We had a refrigerator with the big thingy on the top, but I do remember the ice man as some folks still had ice boxes. We moved in town for a couple years and our milk man still used a horse to deliver milk. The milk box sat outside and on freezing day, if the milk froze, the cream on top would pop the paper cap and stick a couple inches out of the bottle, like a Popsicle.


----------



## GeorgiaXplant (Dec 15, 2014)

Yup. I remember the ice man delivering ice with his wagon pulled by a horse and the ice box and the fridges with the compressors on top. And "modern" kitchen stoves that had legs on them. I also remember having a pump outside the back door, but then we upgraded to a real kitchen sink with a pump there instead. I remember graduating to running water. I also remember graduating to HOT running water! And a chemical toilet instead of the outhouse, then after we got running water, a genuine flush toilet. I also remember shaving bars of Fels Naptha soap into a galvanized tub for soapy water and scrubbing the clothes on a washboard. A red-letter day was when we got electricity, and my mother and I no longer had to clean the kerosene lamps and trim the wicks every morning.

It's not that none of that was around, just that after the war my parents bought a house that was built before the turn of the (20th) century. If there was no running water or electricity in a house before the war, it was a while after the war was over that it could even be made available.

We really thought we were stylin' when we got a phone. It was a 12-party line!


----------



## Ken N Tx (Dec 16, 2014)

Not the ice box, but I do remember coal being delivered to the front of the house. A truck would dump it and a worker would carry it, in bags, over his sholder to our basement storage.


----------



## Pappy (Dec 16, 2014)

Ken.....we had a coal bin in the cellar and the coal man would deliver a ton of coal as needed. He had a metal chute that went into cellar window and he shoveled the coal into the chute and into the bin.


----------



## Ken N Tx (Dec 16, 2014)

Pappy said:


> Ken.....we had a coal bin in the cellar and the coal man would deliver a ton of coal as needed. He had a metal chute that went into cellar window and he shoveled the coal into the chute and into the bin.

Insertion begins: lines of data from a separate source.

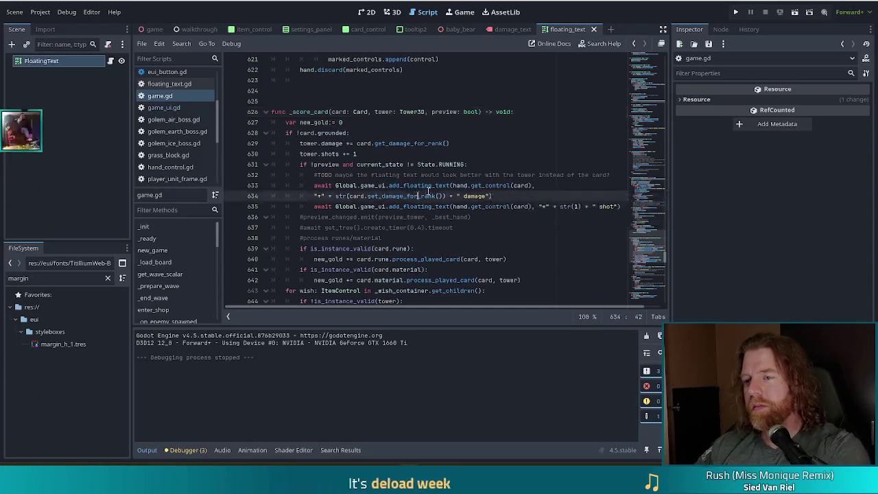
Step: Inspect the '+' damage floating-text call spanning lines 633–634 of _score_card
left_click(439, 196)
left_click(432, 185)
left_click(541, 185)
scroll(508, 130, "down", 2)
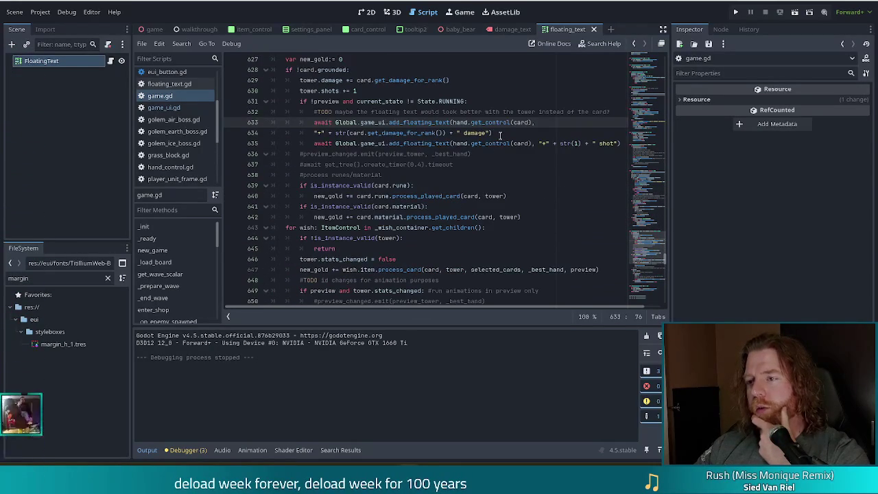
left_click(500, 134)
key("Left")
key("Left")
key("Left")
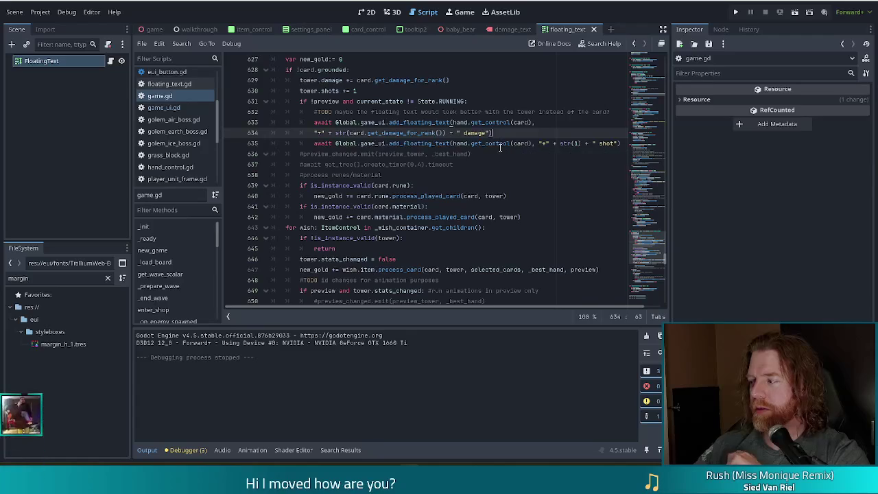
left_click_drag(403, 122, 445, 133)
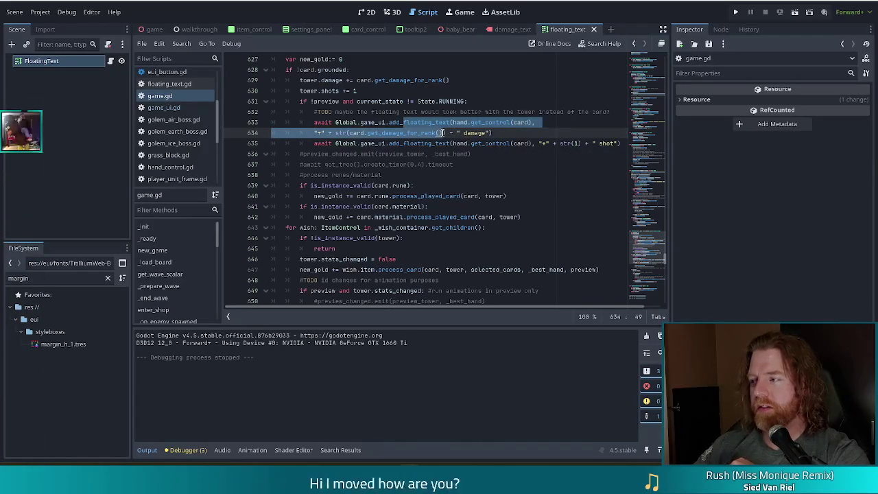
left_click(494, 134)
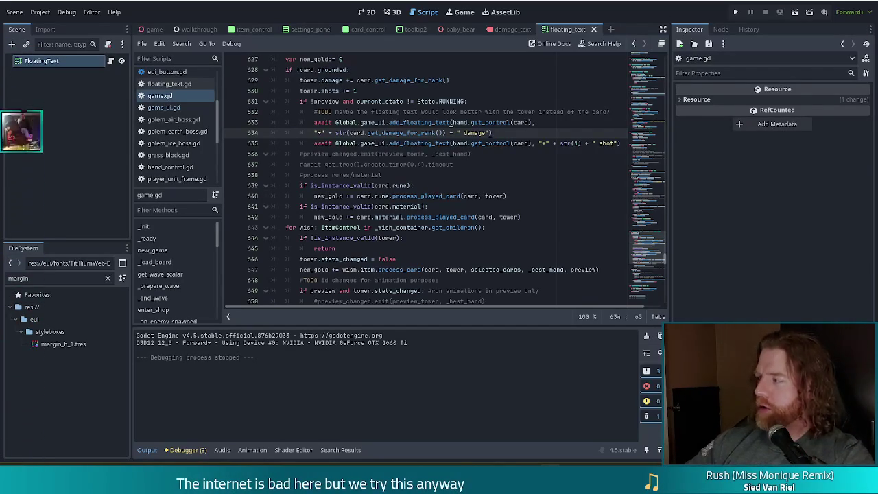
Step: Review the rune processing and material check on lines 640–641, then focus the FileSystem filter
left_click(515, 207)
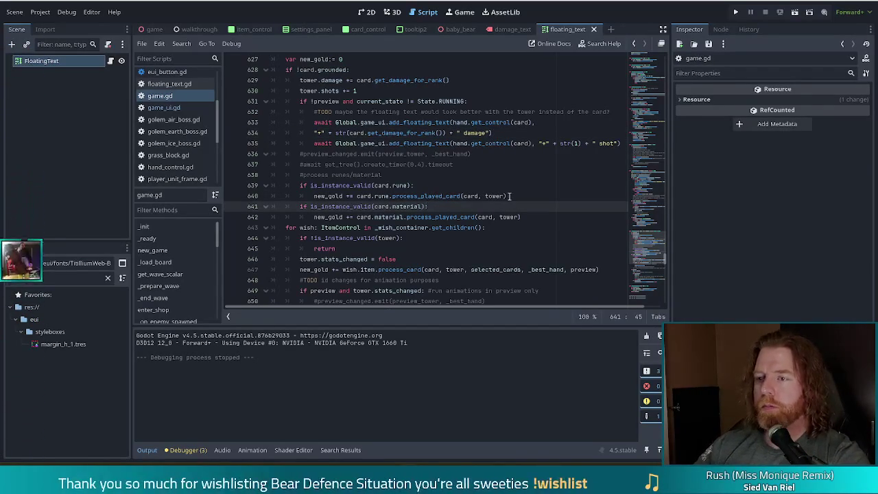
left_click(502, 196)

Same here, but it had to be dumped in front of the house..


----------



## Ralphy1 (Dec 16, 2014)

Granny had an ice box and I remember being woke up by the clopping horse early in the morning when visiting.  We converted from oil to coal during WW2 with a bin in the cellar and a chute thru a cellar window...


----------



## Ken N Tx (Dec 16, 2014)

What about the old guy, with his cart, who use to come down the street and would sharpen knives and scissors ??


----------



## Ken N Tx (Dec 16, 2014)

The ice man

 


Coal..


----------



## Pappy (Dec 16, 2014)

Sparked another memory. Haven't thought of these in years. We lived on a steep hill that ran about two miles to the top. In the winter the cinder truck, they didn't use salt back then, would slowly come up the hill with this poor guy, in the back, shoveling cinders across the road for traction. He must have froze his arse off.


----------



## AprilT (Dec 16, 2014)

My dad had a small ice cream cart thinky with hot ice in it that you could attach to a bike.  One summer he let me use it; I rode up and down the streets very close to my block.  Mostly I ended up giving the ice cream away to friends and eating it myself, wasn't a very good money earning gig for me.  I was ten at the time, did have that entrepreneurial bug that lasted way into my old age, always had some side (legit) business going.  Unfortunately I liked the planning and strategising side more than the implementation of it.


----------



## AZ Jim (Dec 16, 2014)

Another thought.  My younger brother and I used to prowl the alleys in search of discarded bottles.  The big bottles brought 5 cents and the smaller ones 3 cents.  We used the booty to buy those great penny candies at the little store that every neighborhood had.


----------



## drifter (Dec 16, 2014)

We didn't have an iceman in my neighborhood. I'd see them in other neighborhoods carrying ice up to the housesbut my neighborhod was considered too poor to sell ice in. Instead, I'd walk a half mile to a small grocer and buy twenty-five pounds. When it was really hot (as it gets in the south) my ice would only weigh about twelve  and a half punnda by the tgime I'd get back home. We had a home-made ice box my uncle and my dad devised. Itwouldn't keep the ice very long and i had to go get ice every three days. Then one day dad came bringing a large icebox home in his pickup. Ice would last much longer in that box.My dad started bringing a fifty pound block home in his pickup. That all but ended my ice carrying days.


----------



## Lon (Dec 16, 2014)

Oh yes I remember the Ice Man from the 30's up to the time I left home to go in the service in 1952. I also remember the ton of coal delivered to our basement when I lived in New Jersey.


----------



## Ken N Tx (Dec 16, 2014)

AprilT said:


> My dpedalingad a small ice cream cart thinky with hot ice in it that you could attach to a bike.  One summer he let me use it; I rode up and down the streets very close to my block.  Mostly I ended up giving the ice cream away to friends and eating it myself, wasn't a very good money earning gig for me.  I was ten at the time, did have that entrepreneurial bug that lasted way into my old age, always had some side (legit) business going.  Unfortunately I liked the planning and strategising side more than the implementation of it.




Ditto..

I had butt blisters from pedaling..


----------



## AZ Jim (Dec 16, 2014)

For some of my childhood we lived by a train track.  As hard as they were to get in those days we used to put pennies on the track to watch the train smash 'em.  In those days they were pretty much pure copper so they smashed nicely.  Hey!  Never pretended  to be the brightest bulb in the box.


----------